THÖR-MAGNI Act: Actions for Human Motion Modeling in Robot-Shared Industrial Spaces
Tiago Rodrigues de Almeida, Tim Schreiter, Andrey Rudenko, Luigi Palmieiri, Johannes A. Stork, Achim J. Lilienthal
TL;DR
The paper tackles safe human-robot interaction in industrial spaces by introducing THÖR-MAGNI Act, a fine-grained action-annotated extension to THÖR-MAGNI. It provides 8.3 hours of egocentric-labeled actions aligned with motion cues and gaze across five industrial scenarios, with 14 action labels organized under diverse agent classes. It proposes two transformer-based models—action-conditioned trajectory prediction and multi-task joint trajectory-action prediction—that leverage action and agent-class information. Experiments demonstrate that incorporating action cues improves trajectory predictions and that the joint model can achieve strong trajectory accuracy with competitive action prediction, underscoring the dataset's utility for advancing predictive human motion modeling in robot-shared environments.
Abstract
Accurate human activity and trajectory prediction are crucial for ensuring safe and reliable human-robot interactions in dynamic environments, such as industrial settings, with mobile robots.

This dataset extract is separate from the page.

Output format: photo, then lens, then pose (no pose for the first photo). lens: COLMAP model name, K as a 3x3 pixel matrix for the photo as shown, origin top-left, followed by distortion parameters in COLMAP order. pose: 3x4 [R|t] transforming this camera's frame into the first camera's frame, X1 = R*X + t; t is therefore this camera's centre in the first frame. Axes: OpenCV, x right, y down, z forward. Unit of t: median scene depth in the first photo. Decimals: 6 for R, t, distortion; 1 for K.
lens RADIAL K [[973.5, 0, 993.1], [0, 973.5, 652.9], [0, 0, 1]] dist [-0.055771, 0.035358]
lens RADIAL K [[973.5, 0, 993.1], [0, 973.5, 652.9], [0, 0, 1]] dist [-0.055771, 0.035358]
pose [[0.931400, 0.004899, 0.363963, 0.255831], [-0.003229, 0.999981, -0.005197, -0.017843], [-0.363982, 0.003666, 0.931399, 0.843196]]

Datasets with fine-grained action labels for moving people in industrial environments with mobile robots are scarce, as most existing datasets focus on social navigation in public spaces. This paper introduces the THÖR-MAGNI Act dataset, a substantial extension of the THÖR-MAGNI dataset, which captures participant movements alongside robots in diverse semantic and spatial contexts. THÖR-MAGNI Act provides 8.3 hours of manually labeled participant actions derived from egocentric videos recorded via eye-tracking glasses. These actions, aligned with the provided THÖR-MAGNI motion cues, follow a long-tailed distribution with diversified acceleration, velocity, and navigation distance profiles. We demonstrate the utility of THÖR-MAGNI Act for two tasks: action-conditioned trajectory prediction and joint action and trajectory prediction. We propose two efficient transformer-based models that outperform the baselines to address these tasks. These results underscore the potential of THÖR-MAGNI Act to develop predictive models for enhanced human-robot interaction in complex environments.